Department of Chemistry and Chemical Biology , Northeastern University , 360 Huntington Avenue , Boston , Massachusetts 02115 , United States.
Barnett Institute of Chemical and Biological Analysis , Northeastern University , 360 Huntington Avenue , Boston , Massachusetts 02115 , United States.
J Am Chem Soc. 2018 Jun 20;140(24):7377-7380. doi: 10.1021/jacs.8b01136. Epub 2018 Jun 11.
This work addresses the need for chemical tools that can selectively form cross-links. Contemporary thiol-selective cross-linkers, for example, modify all accessible thiols, but only form cross-links between a subset. The resulting terminal "dead-end" modifications of lone thiols are toxic, confound cross-linking-based studies of macromolecular structure, and are an undesired, and currently unavoidable, byproduct in polymer synthesis. Using the thiol pair of Cu/Zn-superoxide dismutase (SOD1), we demonstrated that cyclic disulfides, including the drug/nutritional supplement lipoic acid, efficiently cross-linked thiol pairs but avoided dead-end modifications. Thiolate-directed nucleophilic attack upon the cyclic disulfide resulted in thiol-disulfide exchange and ring cleavage. The resulting disulfide-tethered terminal thiolate moiety either directed the reverse reaction, releasing the cyclic disulfide, or participated in oxidative disulfide (cross-link) formation. We hypothesized, and confirmed with density functional theory (DFT) calculations, that mono- S-oxo derivatives of cyclic disulfides formed a terminal sulfenic acid upon ring cleavage that obviated the previously rate-limiting step, thiol oxidation, and accelerated the new rate-determining step, ring cleavage. Our calculations suggest that the origin of accelerated ring cleavage is improved frontier molecular orbital overlap in the thiolate-disulfide interchange transition. Five- to seven-membered cyclic thiosulfinates were synthesized and efficiently cross-linked up to 10-fold faster than their cyclic disulfide precursors; functioned in the presence of biological concentrations of glutathione; and acted as cell-permeable, potent, tolerable, intracellular cross-linkers. This new class of thiol cross-linkers exhibited click-like attributes including, high yields driven by the enthalpies of disulfide and water formation, orthogonality with common functional groups, water-compatibility, and ring strain-dependence.
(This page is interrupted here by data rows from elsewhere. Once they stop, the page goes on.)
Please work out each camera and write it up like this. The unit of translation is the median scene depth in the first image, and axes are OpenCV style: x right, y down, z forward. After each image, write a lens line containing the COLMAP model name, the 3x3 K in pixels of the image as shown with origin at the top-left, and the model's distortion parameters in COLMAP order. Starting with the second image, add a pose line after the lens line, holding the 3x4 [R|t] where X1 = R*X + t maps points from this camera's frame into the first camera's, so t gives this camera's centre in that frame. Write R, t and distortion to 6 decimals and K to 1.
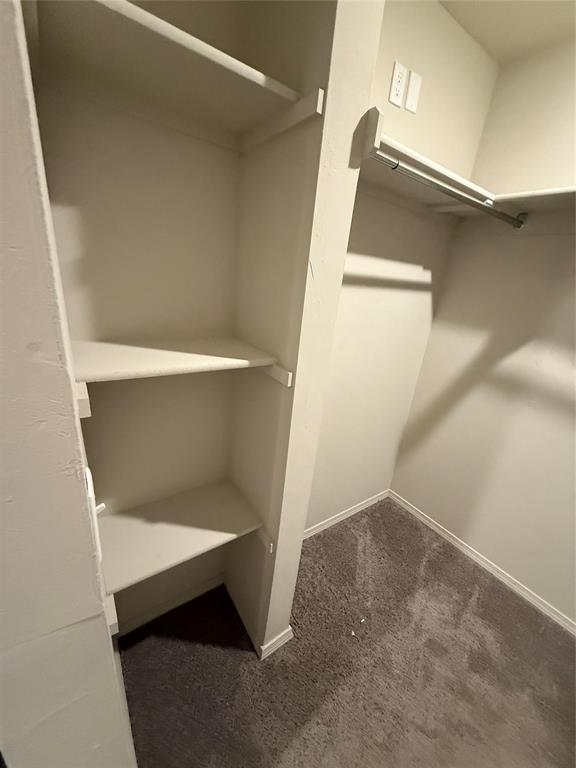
lens RADIAL K [[305.9, 0, 289.4], [0, 305.9, 382.7], [0, 0, 1]] dist [-0.000180, 0.000517]
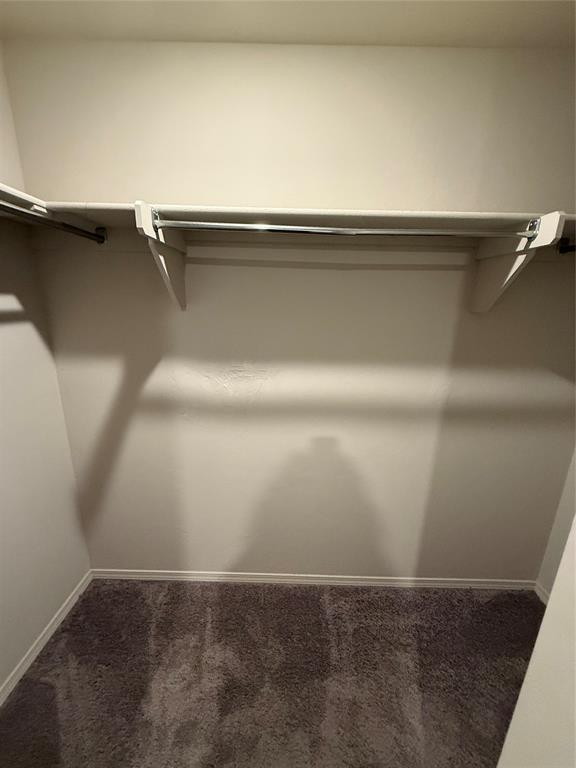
lens RADIAL K [[305.9, 0, 285.7], [0, 305.9, 383.8], [0, 0, 1]] dist [-0.000180, 0.000517]
pose [[0.583546, -0.288493, 0.759109, 0.239061], [0.312129, 0.942645, 0.118303, -0.049633], [-0.749700, 0.167905, 0.640124, 0.077151]]
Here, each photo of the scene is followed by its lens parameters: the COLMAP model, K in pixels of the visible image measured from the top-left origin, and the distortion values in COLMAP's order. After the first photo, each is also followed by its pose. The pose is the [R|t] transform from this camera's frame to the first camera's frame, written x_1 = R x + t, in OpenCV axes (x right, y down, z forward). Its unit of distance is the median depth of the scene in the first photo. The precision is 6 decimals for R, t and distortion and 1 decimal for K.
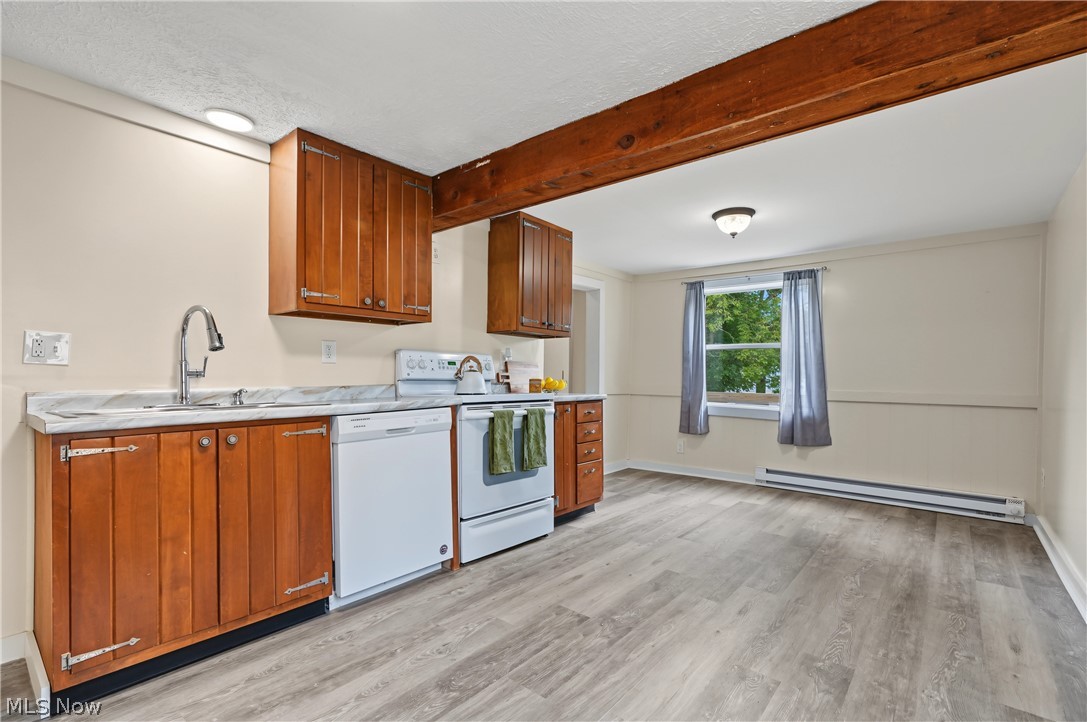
lens RADIAL K [[493.8, 0, 544.2], [0, 493.8, 372.2], [0, 0, 1]] dist [-0.011966, 0.002635]
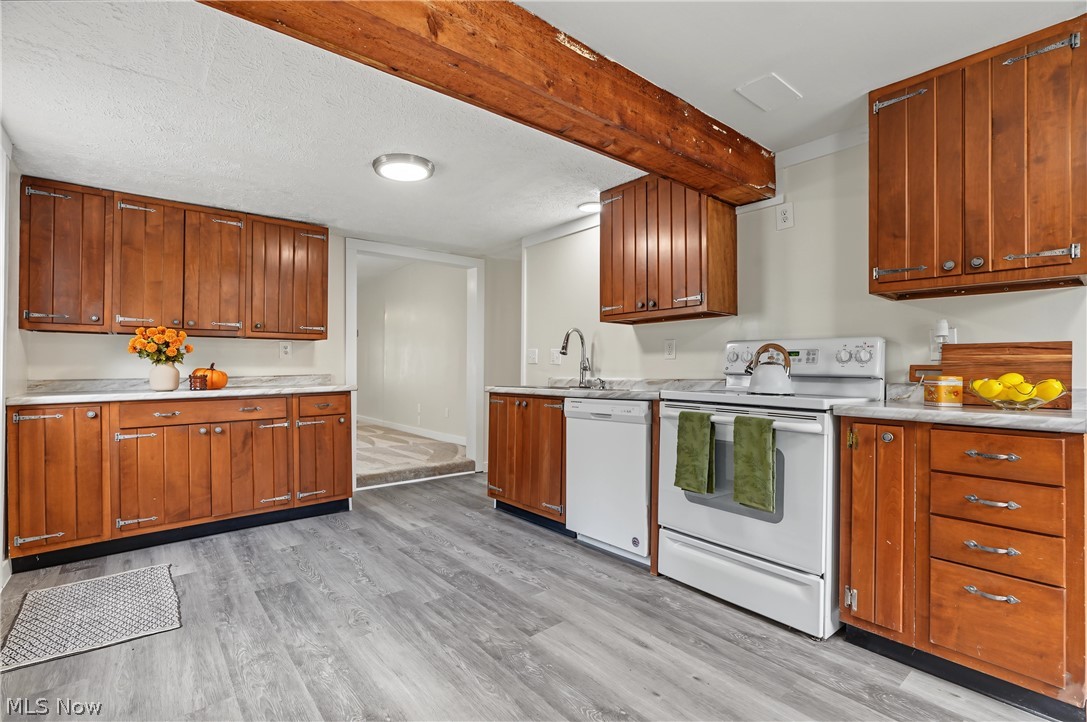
lens RADIAL K [[493.8, 0, 541.6], [0, 493.8, 361.0], [0, 0, 1]] dist [-0.011966, 0.002635]
pose [[-0.180956, -0.022298, -0.983238, 0.900094], [0.000304, 0.999742, -0.022728, 0.014766], [0.983491, -0.004411, -0.180902, 1.085324]]
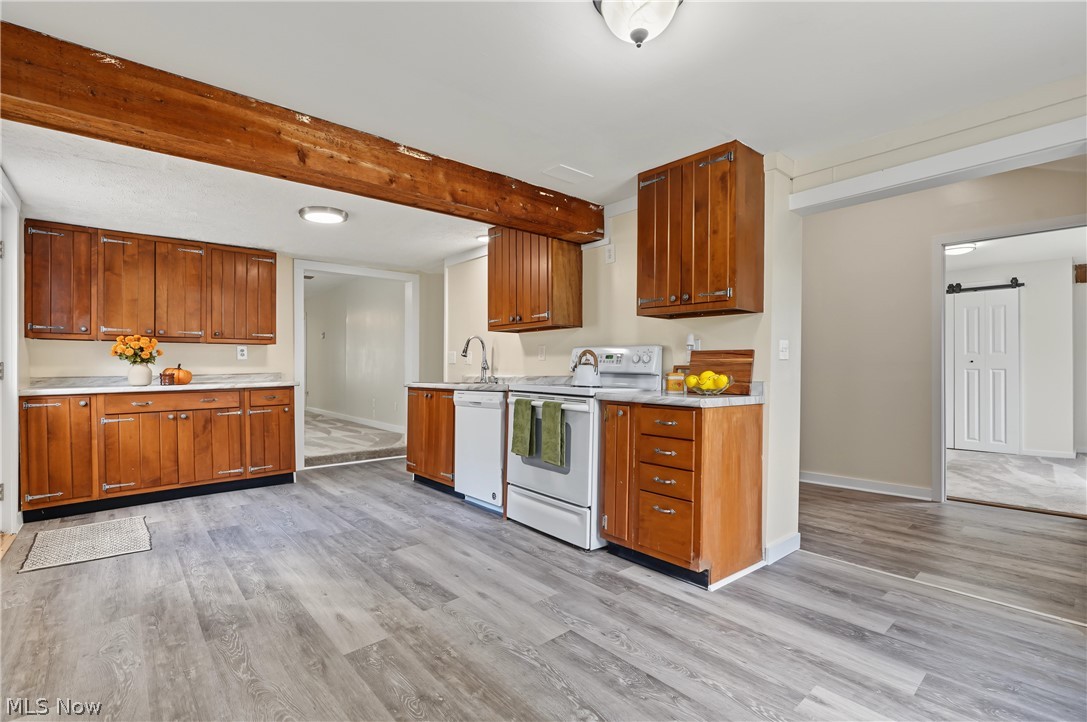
lens RADIAL K [[493.8, 0, 542.2], [0, 493.8, 365.6], [0, 0, 1]] dist [-0.011966, 0.002635]
pose [[-0.157021, -0.010680, -0.987537, 1.222976], [0.001311, 0.999938, -0.011022, 0.016264], [0.987594, -0.003026, -0.156998, 1.467502]]
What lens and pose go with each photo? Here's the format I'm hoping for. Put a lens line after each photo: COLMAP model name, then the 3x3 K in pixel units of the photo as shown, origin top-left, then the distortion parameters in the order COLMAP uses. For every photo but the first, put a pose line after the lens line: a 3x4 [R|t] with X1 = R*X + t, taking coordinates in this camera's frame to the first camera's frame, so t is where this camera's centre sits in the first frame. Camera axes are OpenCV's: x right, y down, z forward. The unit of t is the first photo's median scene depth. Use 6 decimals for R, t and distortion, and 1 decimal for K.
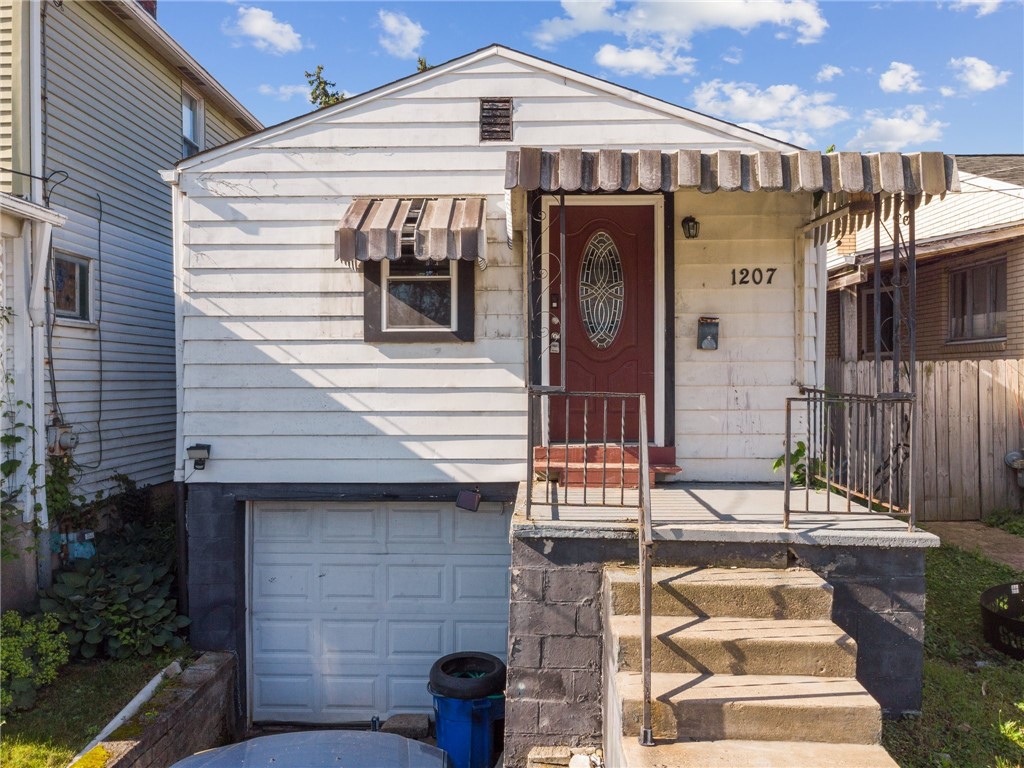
lens RADIAL K [[758.5, 0, 512.0], [0, 758.5, 384.0], [0, 0, 1]] dist [-0.010181, 0.004808]
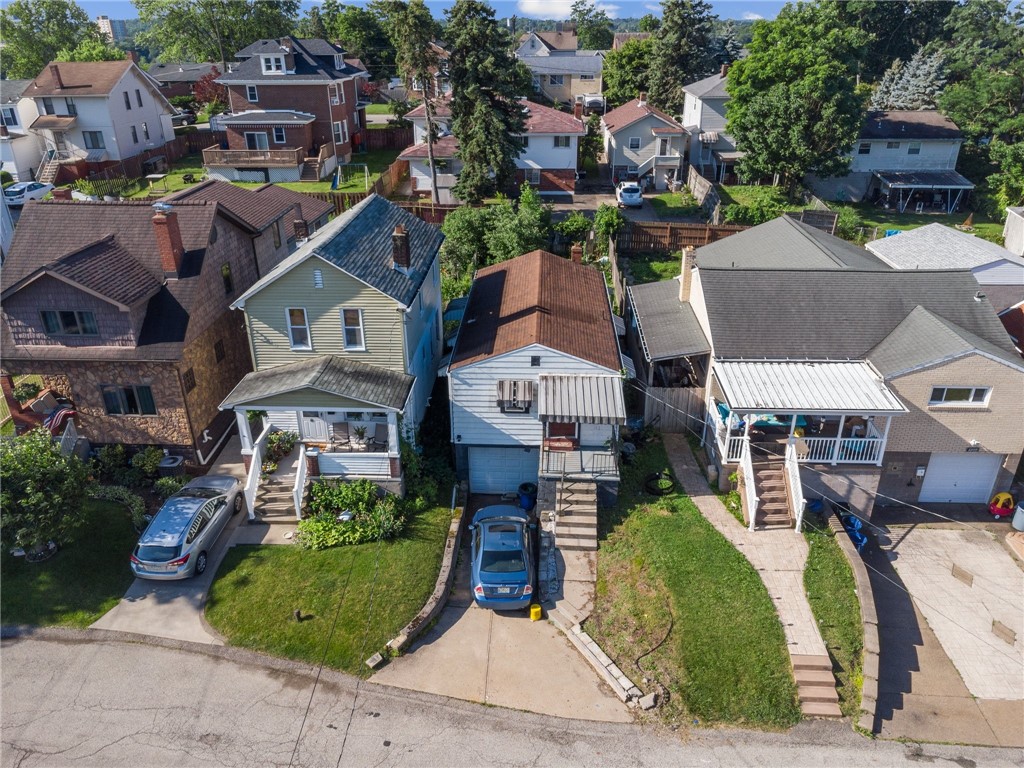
lens RADIAL K [[758.5, 0, 512.0], [0, 758.5, 384.0], [0, 0, 1]] dist [-0.010181, 0.004808]
pose [[0.999489, 0.011675, -0.029752, -0.023543], [0.001905, 0.907471, 0.420110, -1.810484], [0.031904, -0.419952, 0.906985, -2.434702]]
这项工作满足了对能够选择性形成交联的化学工具的需求。例如,当代的硫醇选择性交联剂修饰所有可及的硫醇,但仅在亚基之间形成交联。由此产生的孤立硫醇的末端“死端”修饰物是有毒的,会混淆大分子结构的交联研究,并且是聚合物合成中不可避免的、目前不可避免的副产物。我们使用铜/锌超氧化物歧化酶(SOD1)的硫醇对,证明了包括药物/营养补充剂硫辛酸在内的环状二硫化合物能够有效地交联硫醇对,但避免了死端修饰。硫醇定向亲核攻击环状二硫化合物导致硫醇-二硫键交换和环裂解。所得的二硫键连接的末端硫醇部分要么引导相反的反应,释放环状二硫化合物,要么参与氧化二硫(交联)形成。我们假设,并通过密度泛函理论(DFT)计算证实,环状二硫化合物的单 S-氧代衍生物在环裂解时形成末端亚磺酸,从而避免了以前的限速步骤,即硫醇氧化,并加速了新的速率决定步骤,即环裂解。我们的计算表明,加速环裂解的起源是在硫醇-二硫键交换过渡中改善了前线分子轨道重叠。合成了五到七个原子的环状硫代亚磺酸酯,并有效地将其交联速度提高了五到七倍,比其环状二硫代前身物快;在生物浓度的谷胱甘肽存在下发挥作用;并作为细胞渗透性、有效、耐受和细胞内交联剂发挥作用。这种新的硫醇交联剂类表现出类似点击的属性,包括由二硫键和水形成的焓驱动的高收率、与常见官能团的正交性、水相容性和环应变依赖性。